Après plus de trente ans à souffrir d’acné, je pense que j’ai le droit, hein, d’être à boutte?

J’ai tout essayé : les méthodes de nettoyage appropriées (pas trop souvent, juste assez, avec les bons produits non comédogènes), les produits en vente libre, les produits gardés secrets par le pharmacien, les traitements médicamenteux pendant six mois ou un an (ceux pour lesquels il faut signer des promesses de se protéger avec trois pouces de condoms parce qu’un bébé pondu pendant le traitement naîtrait avec un bras dans le front), les antibiotiques topiques, les antibiotiques oraux… Jusqu’à date, mon meilleur allié, c’est l’huile d’arbre à thé.

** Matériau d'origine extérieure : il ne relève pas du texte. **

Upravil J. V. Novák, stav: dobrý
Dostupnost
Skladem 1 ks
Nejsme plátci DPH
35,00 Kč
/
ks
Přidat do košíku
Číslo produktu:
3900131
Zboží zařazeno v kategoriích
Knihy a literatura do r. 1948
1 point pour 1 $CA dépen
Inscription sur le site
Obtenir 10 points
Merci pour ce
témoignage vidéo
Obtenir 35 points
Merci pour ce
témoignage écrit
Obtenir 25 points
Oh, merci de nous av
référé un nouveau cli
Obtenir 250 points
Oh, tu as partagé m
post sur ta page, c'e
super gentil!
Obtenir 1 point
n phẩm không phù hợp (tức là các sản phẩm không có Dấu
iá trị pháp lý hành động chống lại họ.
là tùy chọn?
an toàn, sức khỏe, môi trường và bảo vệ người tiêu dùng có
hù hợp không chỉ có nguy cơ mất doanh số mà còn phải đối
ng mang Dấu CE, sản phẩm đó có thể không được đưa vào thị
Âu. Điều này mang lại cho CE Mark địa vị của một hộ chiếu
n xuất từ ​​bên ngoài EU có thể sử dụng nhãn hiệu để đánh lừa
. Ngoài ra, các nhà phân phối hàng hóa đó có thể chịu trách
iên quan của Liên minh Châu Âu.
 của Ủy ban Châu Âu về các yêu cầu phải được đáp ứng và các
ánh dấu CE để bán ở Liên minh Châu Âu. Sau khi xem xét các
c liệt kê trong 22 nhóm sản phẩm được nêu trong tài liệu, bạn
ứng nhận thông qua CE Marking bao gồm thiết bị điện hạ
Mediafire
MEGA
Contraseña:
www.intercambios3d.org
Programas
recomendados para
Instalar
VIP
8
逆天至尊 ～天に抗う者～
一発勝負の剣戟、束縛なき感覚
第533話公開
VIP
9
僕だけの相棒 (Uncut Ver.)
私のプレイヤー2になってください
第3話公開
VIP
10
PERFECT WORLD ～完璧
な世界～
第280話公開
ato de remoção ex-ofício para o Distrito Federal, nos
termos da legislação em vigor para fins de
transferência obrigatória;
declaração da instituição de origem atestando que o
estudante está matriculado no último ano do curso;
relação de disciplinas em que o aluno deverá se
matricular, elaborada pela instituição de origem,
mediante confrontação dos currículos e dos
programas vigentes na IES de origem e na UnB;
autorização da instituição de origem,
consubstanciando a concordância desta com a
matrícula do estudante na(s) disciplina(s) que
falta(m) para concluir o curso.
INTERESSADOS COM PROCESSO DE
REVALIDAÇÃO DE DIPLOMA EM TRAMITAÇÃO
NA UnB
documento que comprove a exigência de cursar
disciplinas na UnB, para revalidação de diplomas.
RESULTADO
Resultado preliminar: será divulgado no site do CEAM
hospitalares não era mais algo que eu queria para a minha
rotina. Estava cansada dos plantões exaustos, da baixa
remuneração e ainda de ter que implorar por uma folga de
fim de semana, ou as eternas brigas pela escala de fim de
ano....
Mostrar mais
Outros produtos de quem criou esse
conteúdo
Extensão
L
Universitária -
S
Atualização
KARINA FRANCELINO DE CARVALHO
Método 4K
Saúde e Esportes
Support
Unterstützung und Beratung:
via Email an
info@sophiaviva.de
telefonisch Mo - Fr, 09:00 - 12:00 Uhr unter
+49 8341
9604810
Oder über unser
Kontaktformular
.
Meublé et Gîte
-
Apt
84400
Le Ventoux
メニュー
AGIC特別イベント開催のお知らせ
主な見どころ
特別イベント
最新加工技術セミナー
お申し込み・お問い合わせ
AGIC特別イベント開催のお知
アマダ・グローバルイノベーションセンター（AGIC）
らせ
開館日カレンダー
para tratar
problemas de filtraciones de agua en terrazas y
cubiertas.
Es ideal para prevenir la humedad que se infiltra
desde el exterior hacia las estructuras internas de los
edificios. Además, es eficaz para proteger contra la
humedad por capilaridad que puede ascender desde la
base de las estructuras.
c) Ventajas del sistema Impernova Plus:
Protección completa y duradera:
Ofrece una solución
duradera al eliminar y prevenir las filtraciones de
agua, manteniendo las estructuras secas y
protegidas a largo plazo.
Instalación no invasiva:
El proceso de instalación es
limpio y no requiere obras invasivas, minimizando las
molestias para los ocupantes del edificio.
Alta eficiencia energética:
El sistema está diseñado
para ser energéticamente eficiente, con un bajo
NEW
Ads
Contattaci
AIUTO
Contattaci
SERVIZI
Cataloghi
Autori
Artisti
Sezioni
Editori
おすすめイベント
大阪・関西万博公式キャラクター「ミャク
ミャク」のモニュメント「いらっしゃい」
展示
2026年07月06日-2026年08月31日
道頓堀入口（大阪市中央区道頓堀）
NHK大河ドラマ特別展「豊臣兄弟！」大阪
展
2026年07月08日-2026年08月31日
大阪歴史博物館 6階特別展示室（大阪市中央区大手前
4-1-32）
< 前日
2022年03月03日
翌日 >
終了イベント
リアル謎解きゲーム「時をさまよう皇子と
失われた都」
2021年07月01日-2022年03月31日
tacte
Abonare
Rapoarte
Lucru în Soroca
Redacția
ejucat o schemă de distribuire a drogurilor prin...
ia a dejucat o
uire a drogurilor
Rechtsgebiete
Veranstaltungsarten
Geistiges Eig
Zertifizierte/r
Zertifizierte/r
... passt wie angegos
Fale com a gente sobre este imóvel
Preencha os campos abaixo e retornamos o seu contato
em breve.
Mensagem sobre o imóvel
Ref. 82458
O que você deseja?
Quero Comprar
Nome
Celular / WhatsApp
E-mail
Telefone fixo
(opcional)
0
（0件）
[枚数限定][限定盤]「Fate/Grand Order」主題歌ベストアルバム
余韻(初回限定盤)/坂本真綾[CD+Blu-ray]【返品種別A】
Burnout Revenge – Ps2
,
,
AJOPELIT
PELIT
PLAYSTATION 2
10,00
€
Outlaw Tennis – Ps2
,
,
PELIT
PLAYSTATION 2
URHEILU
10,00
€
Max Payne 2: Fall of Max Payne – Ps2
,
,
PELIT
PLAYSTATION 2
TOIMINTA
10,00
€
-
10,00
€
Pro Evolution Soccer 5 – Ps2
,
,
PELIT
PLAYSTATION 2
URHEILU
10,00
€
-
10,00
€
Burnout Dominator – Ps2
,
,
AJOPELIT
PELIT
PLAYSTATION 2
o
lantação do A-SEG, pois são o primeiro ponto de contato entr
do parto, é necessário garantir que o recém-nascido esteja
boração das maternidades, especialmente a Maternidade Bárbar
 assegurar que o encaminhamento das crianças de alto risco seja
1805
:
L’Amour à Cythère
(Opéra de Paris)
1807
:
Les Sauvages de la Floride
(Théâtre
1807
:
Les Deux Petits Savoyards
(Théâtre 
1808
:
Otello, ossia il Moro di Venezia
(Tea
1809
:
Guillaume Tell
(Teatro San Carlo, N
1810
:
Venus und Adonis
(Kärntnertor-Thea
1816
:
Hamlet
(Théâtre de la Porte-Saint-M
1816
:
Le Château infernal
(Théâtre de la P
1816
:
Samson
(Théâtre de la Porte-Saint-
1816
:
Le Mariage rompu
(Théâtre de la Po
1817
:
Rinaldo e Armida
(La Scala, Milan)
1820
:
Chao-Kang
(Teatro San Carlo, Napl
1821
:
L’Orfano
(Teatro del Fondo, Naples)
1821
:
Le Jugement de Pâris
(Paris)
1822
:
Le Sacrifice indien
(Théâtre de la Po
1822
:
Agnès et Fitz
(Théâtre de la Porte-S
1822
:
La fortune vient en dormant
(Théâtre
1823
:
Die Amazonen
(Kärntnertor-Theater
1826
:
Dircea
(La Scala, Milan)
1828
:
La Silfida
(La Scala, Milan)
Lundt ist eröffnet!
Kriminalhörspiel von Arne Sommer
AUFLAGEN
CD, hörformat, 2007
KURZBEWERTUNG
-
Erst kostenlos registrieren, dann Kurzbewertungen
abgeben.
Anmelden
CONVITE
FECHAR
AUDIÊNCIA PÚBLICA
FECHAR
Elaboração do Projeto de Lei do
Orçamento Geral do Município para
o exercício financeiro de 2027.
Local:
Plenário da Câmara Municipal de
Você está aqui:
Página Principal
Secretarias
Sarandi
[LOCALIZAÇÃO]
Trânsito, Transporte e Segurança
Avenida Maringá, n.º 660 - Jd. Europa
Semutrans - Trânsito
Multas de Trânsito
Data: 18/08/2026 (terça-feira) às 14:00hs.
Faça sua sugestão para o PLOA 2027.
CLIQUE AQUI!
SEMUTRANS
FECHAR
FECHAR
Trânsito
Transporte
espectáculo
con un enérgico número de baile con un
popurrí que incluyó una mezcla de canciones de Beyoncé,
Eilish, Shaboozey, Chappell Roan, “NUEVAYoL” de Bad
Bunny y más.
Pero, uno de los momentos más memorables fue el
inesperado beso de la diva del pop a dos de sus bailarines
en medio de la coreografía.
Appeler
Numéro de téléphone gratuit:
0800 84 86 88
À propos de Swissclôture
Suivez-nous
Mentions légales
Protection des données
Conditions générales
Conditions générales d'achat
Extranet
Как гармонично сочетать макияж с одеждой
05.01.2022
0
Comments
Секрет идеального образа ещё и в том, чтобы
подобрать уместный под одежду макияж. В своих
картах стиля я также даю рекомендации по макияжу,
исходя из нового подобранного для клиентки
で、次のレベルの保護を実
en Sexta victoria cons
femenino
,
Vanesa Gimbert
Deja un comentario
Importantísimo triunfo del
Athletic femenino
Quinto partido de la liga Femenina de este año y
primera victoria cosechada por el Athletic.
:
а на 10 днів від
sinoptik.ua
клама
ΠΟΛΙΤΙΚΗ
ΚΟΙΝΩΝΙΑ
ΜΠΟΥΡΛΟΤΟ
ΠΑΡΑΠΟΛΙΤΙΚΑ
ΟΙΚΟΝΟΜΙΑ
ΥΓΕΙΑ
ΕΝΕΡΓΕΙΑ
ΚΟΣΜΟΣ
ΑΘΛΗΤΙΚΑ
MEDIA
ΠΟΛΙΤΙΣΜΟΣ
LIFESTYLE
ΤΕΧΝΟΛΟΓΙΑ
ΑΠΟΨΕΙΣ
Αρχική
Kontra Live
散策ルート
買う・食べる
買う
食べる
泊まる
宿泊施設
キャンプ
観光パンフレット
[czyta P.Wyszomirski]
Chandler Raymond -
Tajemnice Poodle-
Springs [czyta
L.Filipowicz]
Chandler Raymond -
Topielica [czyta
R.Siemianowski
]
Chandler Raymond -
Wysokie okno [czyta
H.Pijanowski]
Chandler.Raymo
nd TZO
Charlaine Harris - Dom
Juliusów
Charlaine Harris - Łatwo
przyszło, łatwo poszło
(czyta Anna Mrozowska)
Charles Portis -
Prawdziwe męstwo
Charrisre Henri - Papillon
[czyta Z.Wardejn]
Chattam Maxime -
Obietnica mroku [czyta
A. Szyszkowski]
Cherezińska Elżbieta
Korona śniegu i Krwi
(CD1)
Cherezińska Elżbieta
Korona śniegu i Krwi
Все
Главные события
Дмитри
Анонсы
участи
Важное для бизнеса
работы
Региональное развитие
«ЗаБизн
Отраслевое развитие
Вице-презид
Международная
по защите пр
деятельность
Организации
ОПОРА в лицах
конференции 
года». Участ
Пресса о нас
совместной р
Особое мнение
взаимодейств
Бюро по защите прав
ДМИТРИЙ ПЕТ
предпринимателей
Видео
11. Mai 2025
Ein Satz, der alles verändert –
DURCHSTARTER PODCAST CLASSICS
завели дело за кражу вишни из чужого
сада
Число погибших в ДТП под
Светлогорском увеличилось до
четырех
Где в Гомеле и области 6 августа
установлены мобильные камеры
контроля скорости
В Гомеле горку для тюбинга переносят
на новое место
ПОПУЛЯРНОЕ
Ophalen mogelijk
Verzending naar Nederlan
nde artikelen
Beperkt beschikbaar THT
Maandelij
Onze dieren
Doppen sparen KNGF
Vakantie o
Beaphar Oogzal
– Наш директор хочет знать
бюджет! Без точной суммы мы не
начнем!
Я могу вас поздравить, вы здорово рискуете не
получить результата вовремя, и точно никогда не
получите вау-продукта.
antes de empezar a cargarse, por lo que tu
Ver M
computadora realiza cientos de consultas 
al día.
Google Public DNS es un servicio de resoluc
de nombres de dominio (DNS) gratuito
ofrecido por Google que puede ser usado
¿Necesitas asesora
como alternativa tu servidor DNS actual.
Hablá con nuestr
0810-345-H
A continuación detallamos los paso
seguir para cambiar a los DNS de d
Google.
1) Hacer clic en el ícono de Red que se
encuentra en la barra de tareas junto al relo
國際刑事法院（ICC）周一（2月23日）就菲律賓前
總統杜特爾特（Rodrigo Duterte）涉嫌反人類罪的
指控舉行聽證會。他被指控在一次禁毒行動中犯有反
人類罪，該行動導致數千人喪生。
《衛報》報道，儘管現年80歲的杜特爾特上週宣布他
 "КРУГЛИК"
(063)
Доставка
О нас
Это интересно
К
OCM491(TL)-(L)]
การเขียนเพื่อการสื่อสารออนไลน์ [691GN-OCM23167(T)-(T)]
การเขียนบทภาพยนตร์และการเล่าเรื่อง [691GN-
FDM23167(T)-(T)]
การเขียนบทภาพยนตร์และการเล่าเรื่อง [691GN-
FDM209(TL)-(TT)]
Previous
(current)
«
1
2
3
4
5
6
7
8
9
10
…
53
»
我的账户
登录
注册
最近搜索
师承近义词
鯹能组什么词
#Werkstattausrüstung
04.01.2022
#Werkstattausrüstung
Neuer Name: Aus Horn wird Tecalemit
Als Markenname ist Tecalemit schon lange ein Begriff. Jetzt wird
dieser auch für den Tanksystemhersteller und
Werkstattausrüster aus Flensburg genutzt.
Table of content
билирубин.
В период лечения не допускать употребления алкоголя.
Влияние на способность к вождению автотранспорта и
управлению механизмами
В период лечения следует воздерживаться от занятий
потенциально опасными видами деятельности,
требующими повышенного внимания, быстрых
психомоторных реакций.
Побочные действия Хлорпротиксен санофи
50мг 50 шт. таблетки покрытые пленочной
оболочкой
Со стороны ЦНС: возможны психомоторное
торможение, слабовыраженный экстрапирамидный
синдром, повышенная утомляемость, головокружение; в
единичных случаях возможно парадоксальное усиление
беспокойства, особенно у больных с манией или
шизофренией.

J’ai évidemment réduit le stress et l’impact des polluants extérieurs. J’ai modifié mon alimentation, je rencontre une nutritionniste, j’hydrate ma peau et je bois beaucoup d’eau. Contraception ou pas, ça revient, cette affaire-là. Pas mal trop vite! J’ai à peine le temps de réparer ma peau et mon estime après une crise acnéique que ça me saute à nouveau dans le visage, comme une vieille corneille frue dans un pare-brise sur l’autoroute. Ça démange, ça s’accroche. Je dois être attachante, mais je préférerais prendre mes distances avec ces bactéries-là. Mes complexes gonflent aussi vite que les bosses dures sur mon menton.

Depuis des mois que je me dis que je devrais bien écrire ce texte. Des mois que je me dis que je ne dois pas être la seule à vivre avec une maladie de peau qui persiste. L’acné, on dit souvent que c’est la bête noire des adolescents, mais rendu à l’âge adulte, personne n’en parle. Pas parce que ça n’existe pas, juste parce que c’est presque aussi tabou que le salaire qu’on gagne. Si on n’en parle pas, personne ne va le remarquer, n’est-ce pas…

Et là, j’ai décidé d’en parler. On ne devrait pas avoir à se cacher la face malgré notre acné. On ne devrait pas avoir honte de notre peau malade. On ne devrait pas hésiter à aller chercher de l’aide pour la soigner.

Ce n’est pas une maladie dangereuse, bien sûr. Mais elle laisse tout de même deviner des problèmes sous-jacents (stress, débalancement hormonal, intestins qui fuient, etc.). Sans compter ses effets secondaires : les traces évidentes qu’elle laisse sur la peau ad vitam eternam, l’estime personnelle en chute libre, le refus de sortir de la maison, le retrait (ou le rejet) social, l’augmentation du stress… et la roue tourne.

Si vous avez des super trucs qui ont sauvé votre face, on est preneurs!